● TASK PROMPT: Could you copy exactly the lines below, beginning at the line with "neck: (577, 801)" and stopping after the line with "left back paw: (327, 320)", with no pictures?

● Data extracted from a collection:
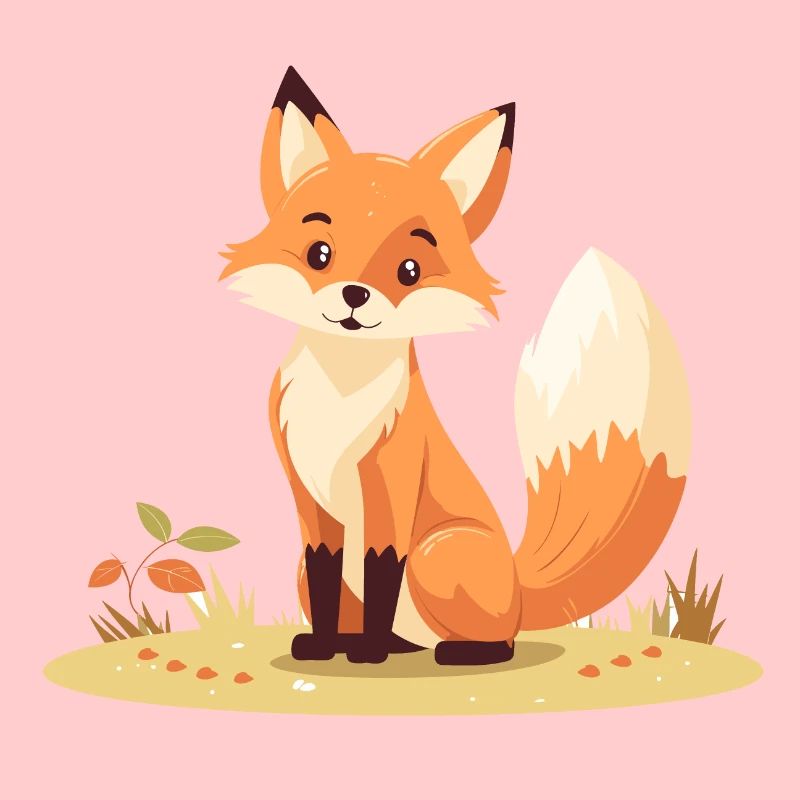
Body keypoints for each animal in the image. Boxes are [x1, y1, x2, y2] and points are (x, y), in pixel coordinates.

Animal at [220, 66, 691, 665]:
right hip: (315, 568)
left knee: (499, 642)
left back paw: (448, 651)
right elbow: (328, 575)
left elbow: (380, 569)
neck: (341, 394)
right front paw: (326, 648)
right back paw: (380, 644)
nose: (354, 296)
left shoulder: (392, 486)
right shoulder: (310, 505)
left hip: (436, 552)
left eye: (409, 269)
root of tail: (519, 590)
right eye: (319, 254)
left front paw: (367, 654)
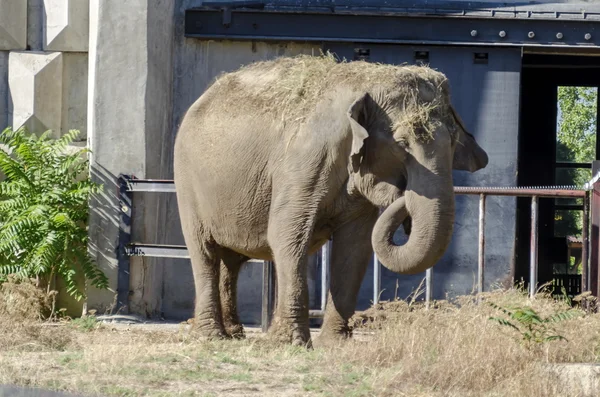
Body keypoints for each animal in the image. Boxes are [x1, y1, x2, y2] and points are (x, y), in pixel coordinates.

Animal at [172, 53, 488, 346]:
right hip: (187, 181)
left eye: (453, 143)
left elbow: (356, 245)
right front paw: (292, 343)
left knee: (231, 261)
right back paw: (212, 336)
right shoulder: (304, 162)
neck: (365, 84)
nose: (403, 193)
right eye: (401, 144)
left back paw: (234, 334)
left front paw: (335, 343)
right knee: (204, 252)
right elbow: (287, 235)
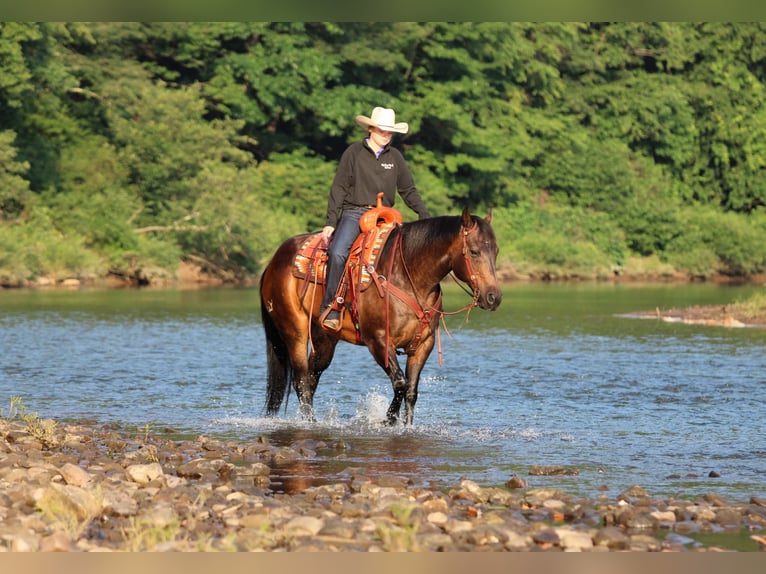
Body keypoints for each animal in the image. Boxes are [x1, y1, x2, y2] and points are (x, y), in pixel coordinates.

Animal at [259, 206, 502, 425]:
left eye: (496, 251)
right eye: (474, 251)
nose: (494, 297)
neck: (406, 276)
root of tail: (273, 263)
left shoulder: (424, 344)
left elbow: (411, 391)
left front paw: (406, 426)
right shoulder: (378, 341)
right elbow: (400, 383)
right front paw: (388, 420)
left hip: (324, 339)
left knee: (311, 377)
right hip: (295, 333)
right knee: (301, 379)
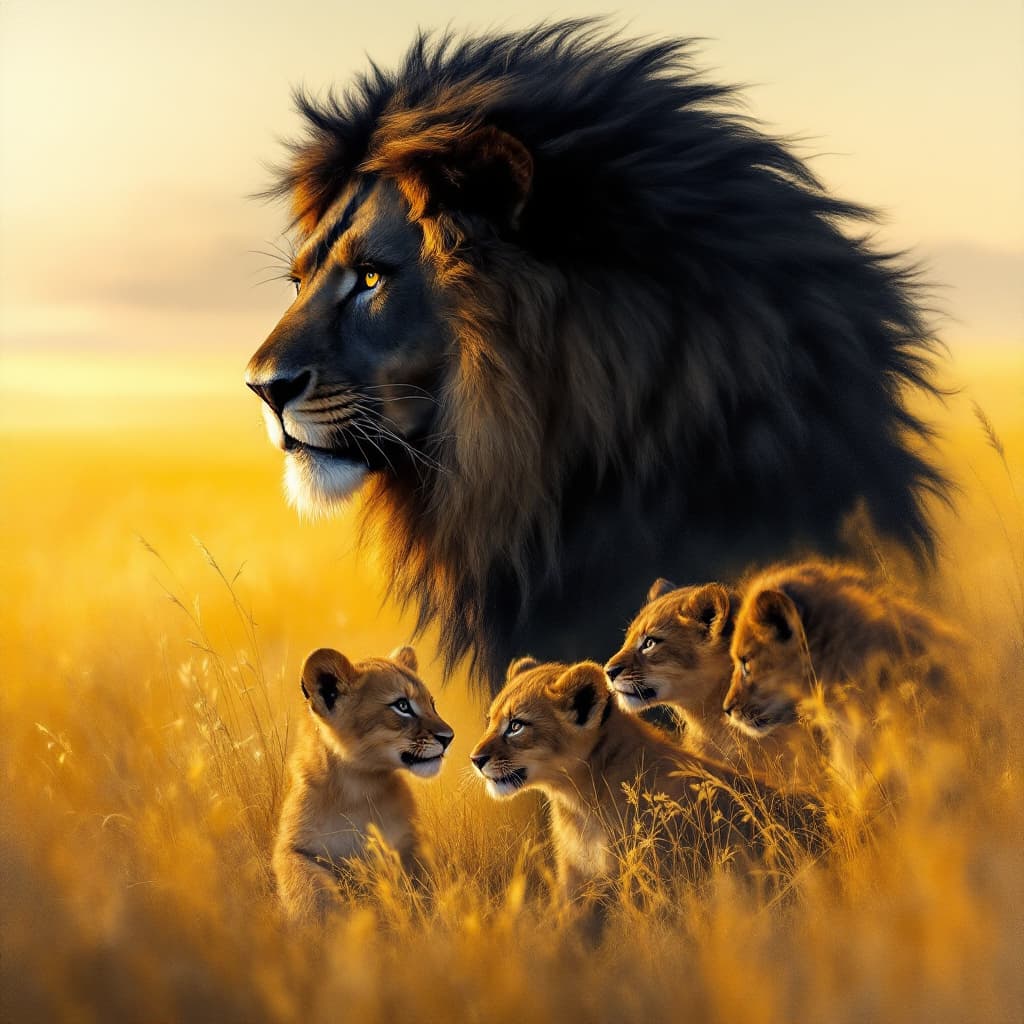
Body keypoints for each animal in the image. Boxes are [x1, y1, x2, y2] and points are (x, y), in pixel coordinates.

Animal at [273, 645, 454, 920]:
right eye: (402, 705)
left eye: (432, 704)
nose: (449, 737)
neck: (357, 788)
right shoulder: (291, 847)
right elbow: (307, 884)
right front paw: (325, 921)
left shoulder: (411, 839)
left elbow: (424, 878)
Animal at [469, 657, 824, 908]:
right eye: (490, 721)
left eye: (516, 725)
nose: (475, 758)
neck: (577, 801)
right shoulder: (576, 882)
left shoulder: (653, 878)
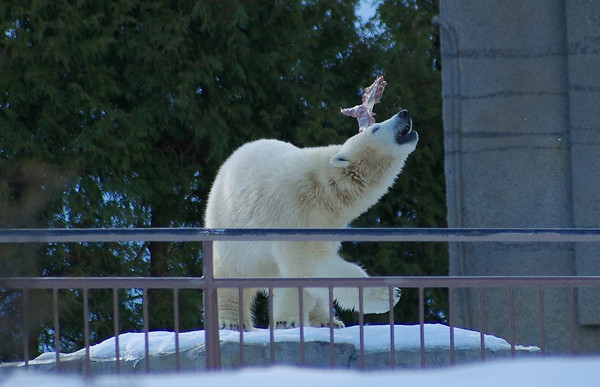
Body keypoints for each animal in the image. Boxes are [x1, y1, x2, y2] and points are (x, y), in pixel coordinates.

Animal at [206, 108, 418, 330]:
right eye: (375, 128)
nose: (404, 113)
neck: (324, 187)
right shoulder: (292, 212)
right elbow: (306, 261)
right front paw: (388, 294)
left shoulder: (328, 224)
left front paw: (288, 319)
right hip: (229, 228)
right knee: (230, 273)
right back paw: (230, 320)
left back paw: (327, 320)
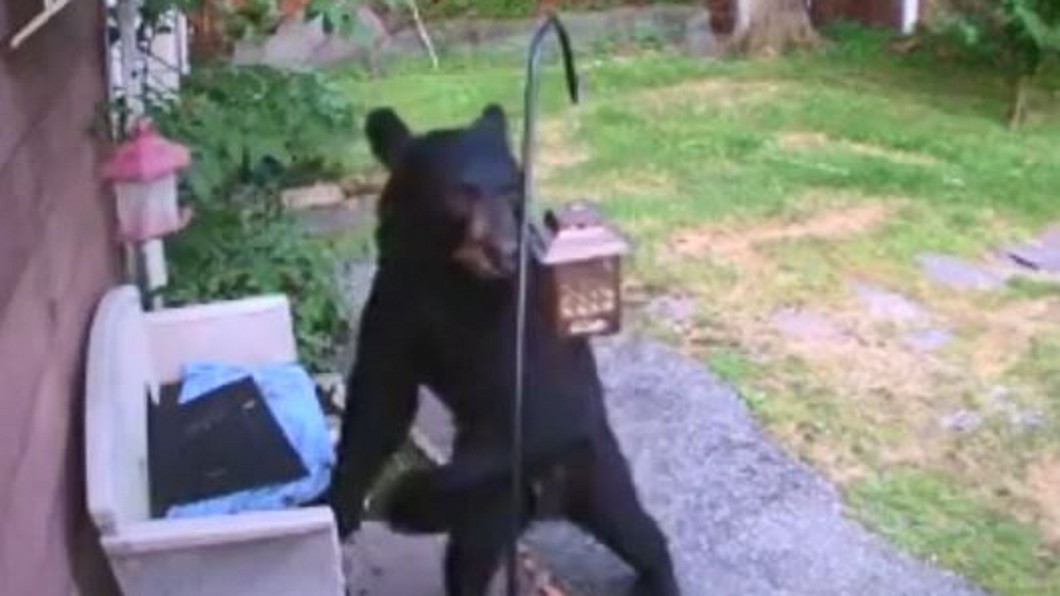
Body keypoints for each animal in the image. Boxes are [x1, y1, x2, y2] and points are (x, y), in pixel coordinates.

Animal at [326, 103, 680, 596]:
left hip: (589, 461)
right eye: (462, 193)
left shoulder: (524, 323)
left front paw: (406, 498)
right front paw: (337, 508)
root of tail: (551, 499)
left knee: (630, 524)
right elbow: (380, 401)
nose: (506, 250)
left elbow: (543, 405)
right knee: (471, 555)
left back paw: (655, 574)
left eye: (512, 189)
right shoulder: (395, 302)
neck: (452, 277)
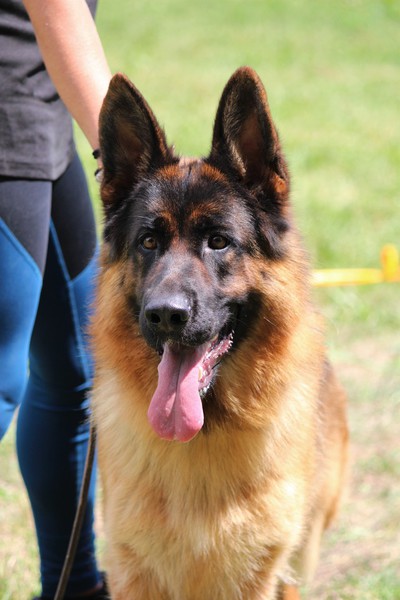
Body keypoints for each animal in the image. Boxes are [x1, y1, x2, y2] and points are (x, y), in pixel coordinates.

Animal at [91, 67, 348, 599]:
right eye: (148, 241)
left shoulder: (260, 576)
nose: (165, 315)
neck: (204, 437)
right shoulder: (133, 574)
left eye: (219, 242)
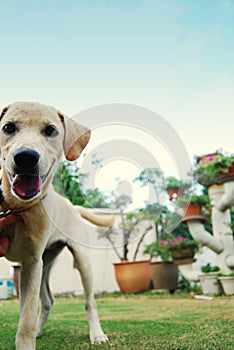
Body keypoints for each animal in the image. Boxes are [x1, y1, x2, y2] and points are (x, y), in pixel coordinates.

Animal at [0, 102, 113, 350]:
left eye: (50, 130)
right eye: (8, 127)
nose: (26, 157)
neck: (16, 206)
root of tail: (71, 205)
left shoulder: (31, 262)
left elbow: (25, 321)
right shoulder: (32, 265)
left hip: (80, 262)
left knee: (89, 302)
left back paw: (97, 334)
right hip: (45, 264)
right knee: (48, 300)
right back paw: (40, 331)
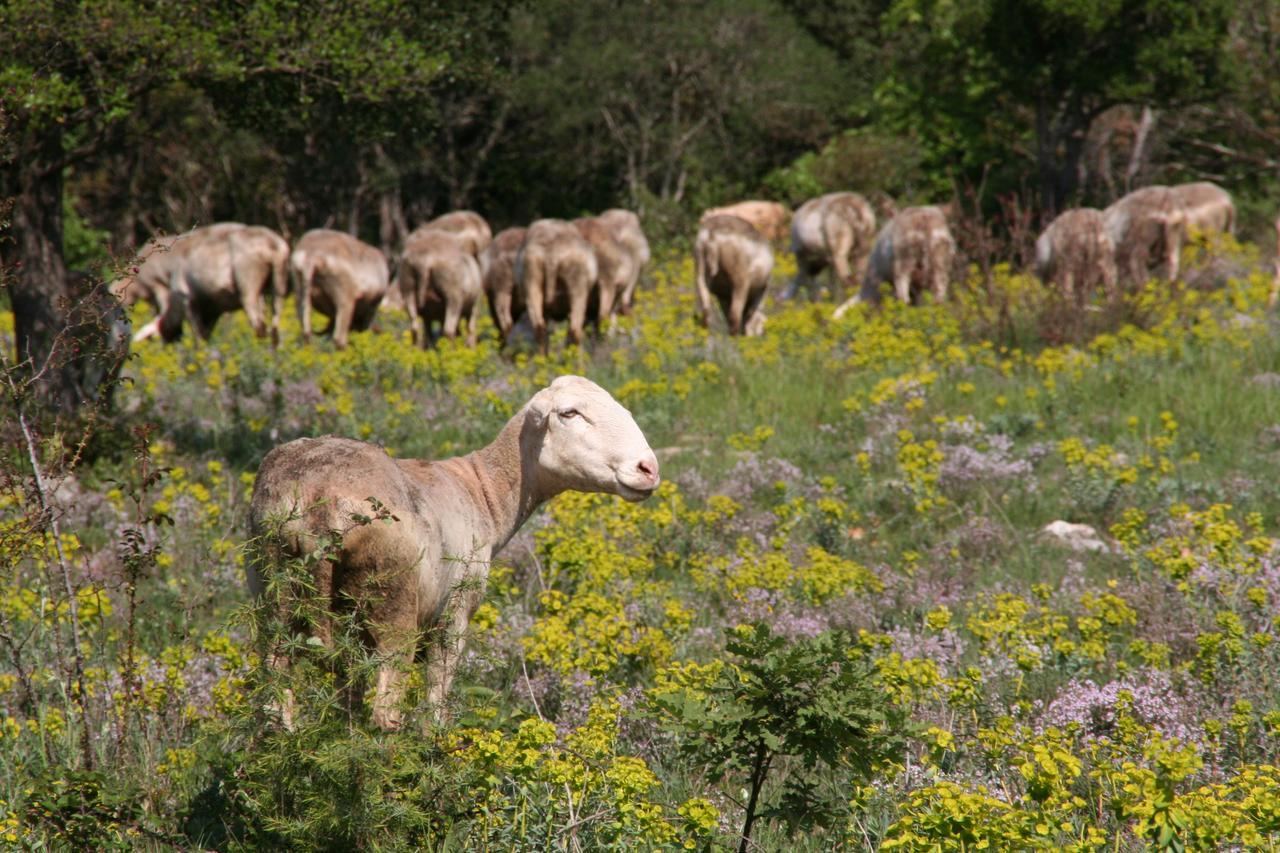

● SOLUTION TO THE EXERCISE:
neck: (577, 801)
right shoulder: (576, 882)
left shoulder: (653, 878)
Body keypoints for each animal in the image. Boxes are [x1, y1, x2, y2] and points are (x, y), in pixel coordinates.

Animal at [206, 108, 418, 330]:
right eye: (375, 128)
nose: (404, 113)
neck: (324, 187)
right shoulder: (292, 212)
right elbow: (306, 261)
right front paw: (388, 294)
left shoulder: (328, 224)
left front paw: (288, 319)
right hip: (229, 228)
right knee: (230, 273)
right back paw: (230, 320)
left back paw: (327, 320)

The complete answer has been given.